[Records from a data source]
»»
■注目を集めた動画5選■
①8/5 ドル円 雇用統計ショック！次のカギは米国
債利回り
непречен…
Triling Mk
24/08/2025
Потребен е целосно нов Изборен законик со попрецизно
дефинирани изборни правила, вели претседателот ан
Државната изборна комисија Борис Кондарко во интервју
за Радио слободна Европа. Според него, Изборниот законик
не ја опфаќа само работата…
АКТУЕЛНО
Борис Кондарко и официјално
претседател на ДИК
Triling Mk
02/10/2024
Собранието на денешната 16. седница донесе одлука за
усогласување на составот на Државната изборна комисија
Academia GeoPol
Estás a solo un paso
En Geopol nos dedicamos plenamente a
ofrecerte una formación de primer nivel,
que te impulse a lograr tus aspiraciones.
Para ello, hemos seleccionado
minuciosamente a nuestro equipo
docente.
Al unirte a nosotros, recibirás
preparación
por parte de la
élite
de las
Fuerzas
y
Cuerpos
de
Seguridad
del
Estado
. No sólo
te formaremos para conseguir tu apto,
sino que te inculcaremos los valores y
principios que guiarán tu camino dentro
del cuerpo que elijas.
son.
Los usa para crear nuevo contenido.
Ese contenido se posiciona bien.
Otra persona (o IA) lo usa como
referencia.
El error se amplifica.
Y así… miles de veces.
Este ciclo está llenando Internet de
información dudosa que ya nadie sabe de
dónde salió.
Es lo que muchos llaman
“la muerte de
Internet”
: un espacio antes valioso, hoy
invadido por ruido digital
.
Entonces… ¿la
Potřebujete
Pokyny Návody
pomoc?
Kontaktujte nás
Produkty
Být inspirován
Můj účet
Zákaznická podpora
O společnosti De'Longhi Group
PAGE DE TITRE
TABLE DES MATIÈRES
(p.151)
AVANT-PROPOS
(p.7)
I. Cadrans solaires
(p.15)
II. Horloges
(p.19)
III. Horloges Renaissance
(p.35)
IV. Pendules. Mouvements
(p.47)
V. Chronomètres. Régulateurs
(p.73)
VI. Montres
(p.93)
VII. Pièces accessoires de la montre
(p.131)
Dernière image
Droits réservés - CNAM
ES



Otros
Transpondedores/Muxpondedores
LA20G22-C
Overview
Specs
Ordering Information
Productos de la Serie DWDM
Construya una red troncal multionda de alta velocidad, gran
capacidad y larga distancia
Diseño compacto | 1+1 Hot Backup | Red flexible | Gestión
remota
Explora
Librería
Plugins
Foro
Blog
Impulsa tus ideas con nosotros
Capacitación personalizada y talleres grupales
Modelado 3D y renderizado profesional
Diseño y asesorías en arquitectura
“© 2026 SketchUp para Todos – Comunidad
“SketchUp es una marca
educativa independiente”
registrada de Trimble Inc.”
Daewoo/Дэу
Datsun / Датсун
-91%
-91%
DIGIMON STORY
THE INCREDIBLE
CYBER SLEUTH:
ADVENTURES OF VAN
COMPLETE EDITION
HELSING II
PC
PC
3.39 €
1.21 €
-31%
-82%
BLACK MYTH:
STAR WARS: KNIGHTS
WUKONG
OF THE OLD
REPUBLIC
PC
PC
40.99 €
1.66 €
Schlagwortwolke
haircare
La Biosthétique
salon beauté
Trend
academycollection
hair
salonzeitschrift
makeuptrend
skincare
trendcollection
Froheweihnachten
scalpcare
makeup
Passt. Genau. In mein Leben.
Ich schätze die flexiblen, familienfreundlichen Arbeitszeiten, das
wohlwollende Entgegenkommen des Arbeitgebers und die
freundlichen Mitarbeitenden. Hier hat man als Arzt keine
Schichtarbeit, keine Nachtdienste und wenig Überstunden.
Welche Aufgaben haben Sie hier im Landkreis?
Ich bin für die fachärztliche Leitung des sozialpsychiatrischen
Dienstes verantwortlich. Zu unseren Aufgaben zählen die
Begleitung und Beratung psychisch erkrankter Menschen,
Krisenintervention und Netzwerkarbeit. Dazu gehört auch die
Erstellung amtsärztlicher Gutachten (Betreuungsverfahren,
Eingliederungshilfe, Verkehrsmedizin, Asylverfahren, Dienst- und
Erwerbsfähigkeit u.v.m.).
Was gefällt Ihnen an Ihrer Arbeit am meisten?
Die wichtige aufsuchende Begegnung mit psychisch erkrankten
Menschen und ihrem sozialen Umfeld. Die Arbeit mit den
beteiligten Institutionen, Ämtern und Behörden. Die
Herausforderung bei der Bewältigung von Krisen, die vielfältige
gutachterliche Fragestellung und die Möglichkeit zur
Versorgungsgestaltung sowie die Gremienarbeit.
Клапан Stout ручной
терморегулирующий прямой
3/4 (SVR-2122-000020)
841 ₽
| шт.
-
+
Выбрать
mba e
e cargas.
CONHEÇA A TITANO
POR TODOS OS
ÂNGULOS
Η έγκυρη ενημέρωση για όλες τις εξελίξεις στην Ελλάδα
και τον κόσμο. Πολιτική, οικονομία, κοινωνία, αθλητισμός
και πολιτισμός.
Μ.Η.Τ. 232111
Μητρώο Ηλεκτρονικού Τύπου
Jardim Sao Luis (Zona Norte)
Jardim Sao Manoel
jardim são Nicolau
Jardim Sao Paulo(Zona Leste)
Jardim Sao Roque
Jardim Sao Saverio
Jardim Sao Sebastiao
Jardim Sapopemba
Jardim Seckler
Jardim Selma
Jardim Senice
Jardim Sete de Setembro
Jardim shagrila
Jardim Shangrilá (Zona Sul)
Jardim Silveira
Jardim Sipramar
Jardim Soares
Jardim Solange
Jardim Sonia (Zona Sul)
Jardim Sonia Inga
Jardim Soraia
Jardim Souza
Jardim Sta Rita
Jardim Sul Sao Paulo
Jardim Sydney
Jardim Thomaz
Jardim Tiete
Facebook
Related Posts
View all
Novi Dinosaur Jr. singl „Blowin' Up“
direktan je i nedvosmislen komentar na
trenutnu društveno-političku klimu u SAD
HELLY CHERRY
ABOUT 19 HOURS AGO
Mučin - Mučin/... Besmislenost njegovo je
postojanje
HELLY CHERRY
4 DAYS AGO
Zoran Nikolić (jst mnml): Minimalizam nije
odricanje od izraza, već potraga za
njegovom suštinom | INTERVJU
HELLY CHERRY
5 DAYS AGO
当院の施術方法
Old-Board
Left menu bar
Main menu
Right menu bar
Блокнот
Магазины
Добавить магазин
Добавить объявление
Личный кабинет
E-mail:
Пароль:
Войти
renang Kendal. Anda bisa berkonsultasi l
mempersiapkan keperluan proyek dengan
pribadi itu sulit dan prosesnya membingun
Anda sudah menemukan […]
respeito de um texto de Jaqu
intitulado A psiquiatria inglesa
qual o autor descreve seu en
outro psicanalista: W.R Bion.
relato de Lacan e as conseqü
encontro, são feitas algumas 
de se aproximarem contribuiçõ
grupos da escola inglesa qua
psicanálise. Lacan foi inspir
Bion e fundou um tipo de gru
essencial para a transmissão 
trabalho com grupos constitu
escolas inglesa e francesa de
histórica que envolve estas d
««
- _TASK DIRECTIONS_: Look back at the data above. Transcribe exactly the lines starting at the line that contains "Welche Aufgaben haben Sie hier im Landkreis?" and ending at the line that contains "beteiligten Institutionen, Ämtern".

- _RESPONSE TO THIS TASK_:
Welche Aufgaben haben Sie hier im Landkreis?
Ich bin für die fachärztliche Leitung des sozialpsychiatrischen
Dienstes verantwortlich. Zu unseren Aufgaben zählen die
Begleitung und Beratung psychisch erkrankter Menschen,
Krisenintervention und Netzwerkarbeit. Dazu gehört auch die
Erstellung amtsärztlicher Gutachten (Betreuungsverfahren,
Eingliederungshilfe, Verkehrsmedizin, Asylverfahren, Dienst- und
Erwerbsfähigkeit u.v.m.).
Was gefällt Ihnen an Ihrer Arbeit am meisten?
Die wichtige aufsuchende Begegnung mit psychisch erkrankten
Menschen und ihrem sozialen Umfeld. Die Arbeit mit den
beteiligten Institutionen, Ämtern und Behörden. Die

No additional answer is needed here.